▸ JOB ITEM:
Could you echo the records word for word, starting with the line that contains "Which category has the highest value in the awards.value.amount" and continuing through the end of the records, but without the pictures?

▸ RECORDS TO PROCESS:

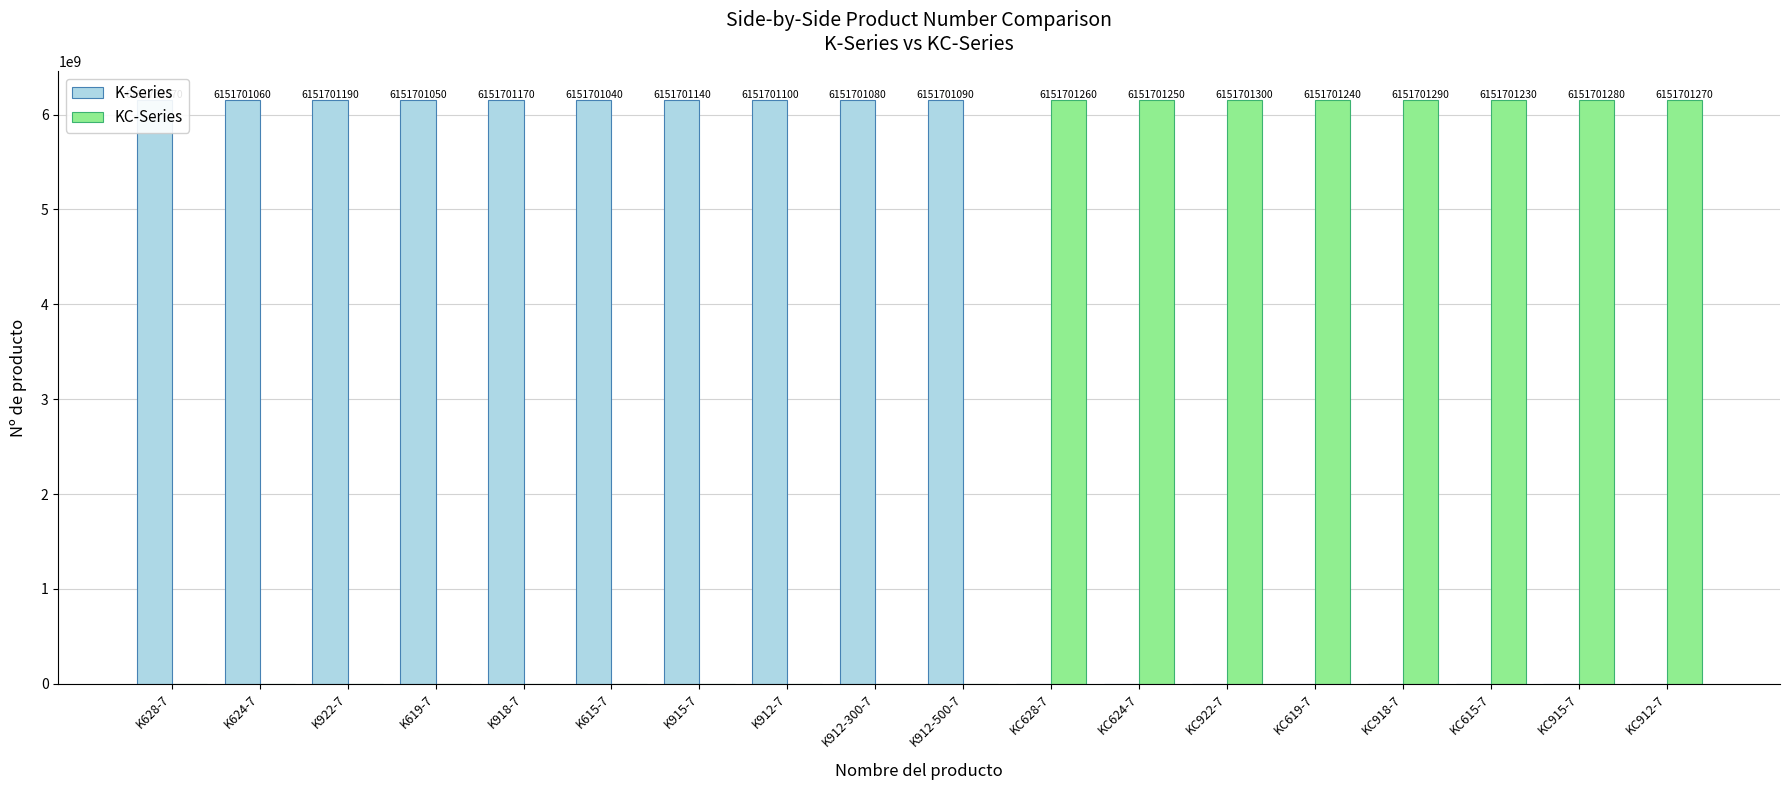

Which category has the highest value in the KC-Series series?

KC922-7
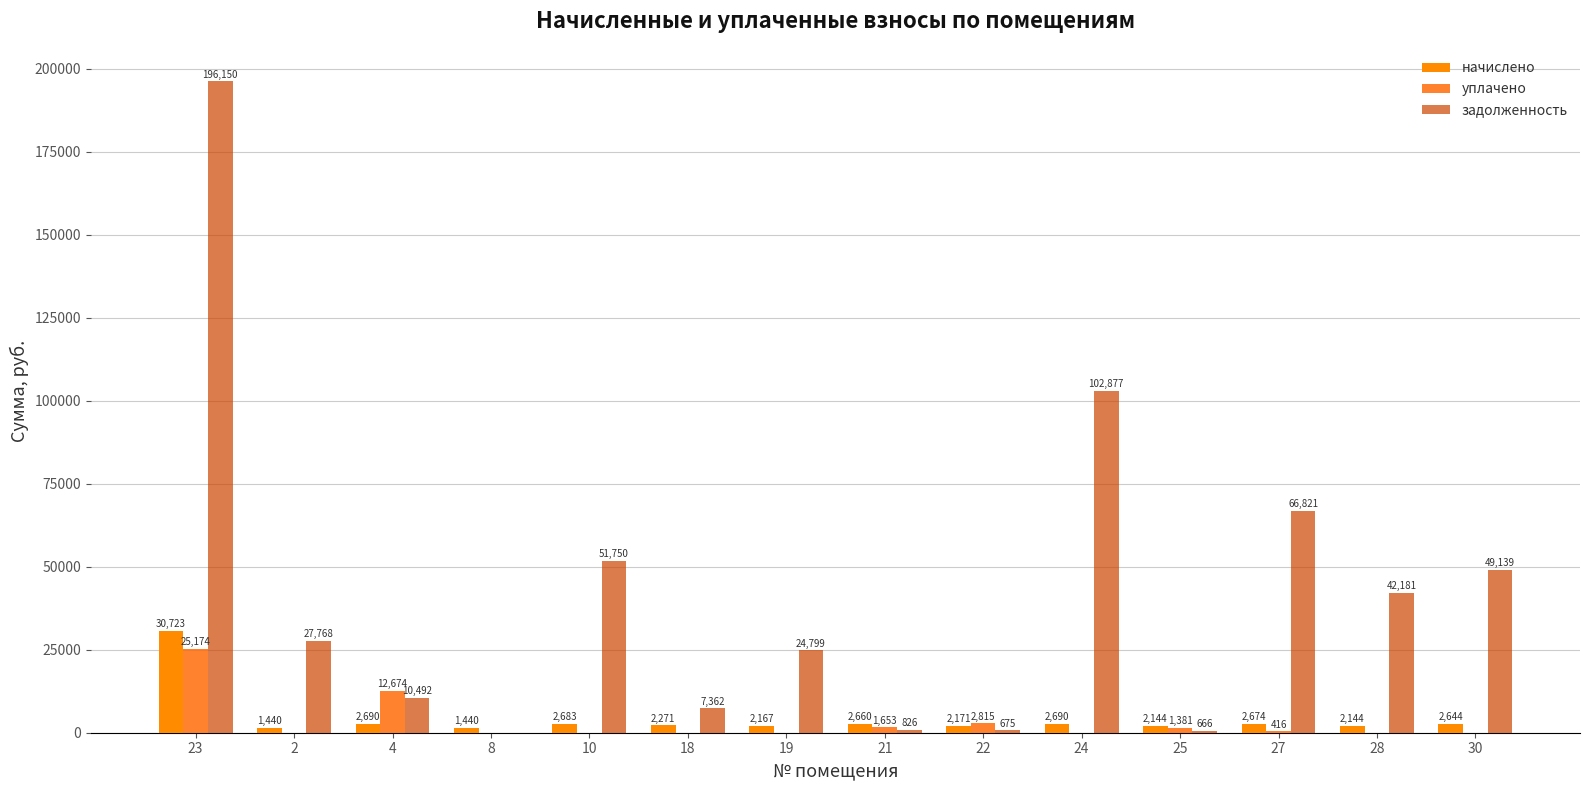

At which label does задолженность reach its peak?

23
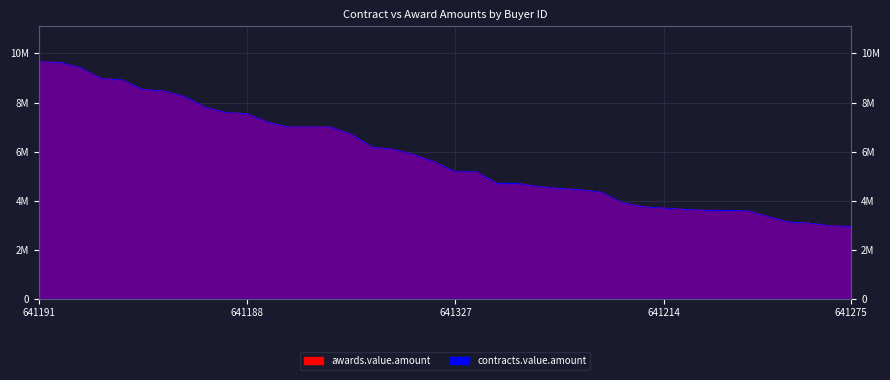

Which category has the highest value in the awards.value.amount series?

641191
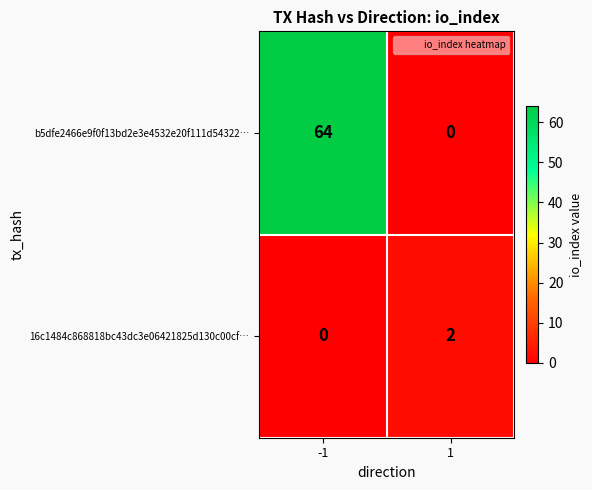

What is the spread (max minus min) of values at -1?

64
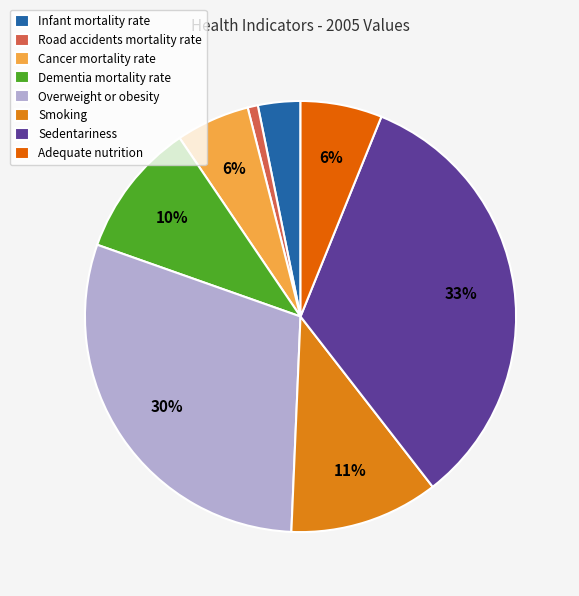

Is there a majority slice in this chart?

No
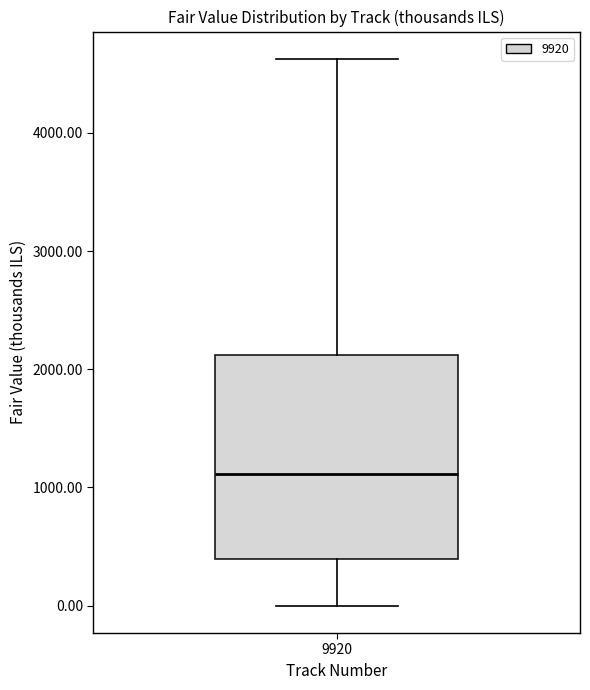

Transcribe this box plot: give where the median line is, the range the box spans, and where the two whiskers end, as read against the y-axis. The values are not printed on the chart, so give them approximately, as read against the axis.

median 1100, box 400 to 2100, whiskers 0 to 4600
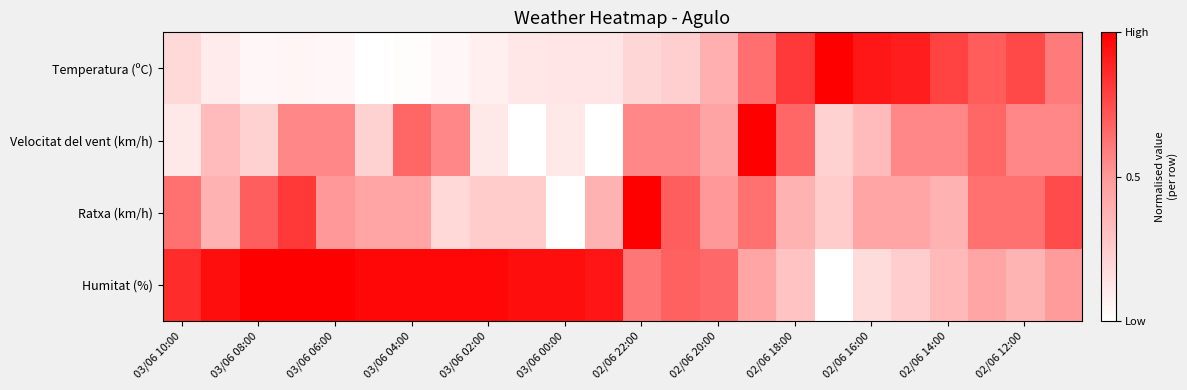

How many data points does each series have?

24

▸ RESPONSE BOX:
Which category has the highest value in the awards.value.amount series?

641191

What is the spread (max minus min) of values at -1?

64

Is there a majority slice in this chart?

No

Transcribe this box plot: give where the median line is, the range the box spans, and where the two whiskers end, as read against the y-axis. The values are not printed on the chart, so give them approximately, as read against the axis.

median 1100, box 400 to 2100, whiskers 0 to 4600

How many data points does each series have?

24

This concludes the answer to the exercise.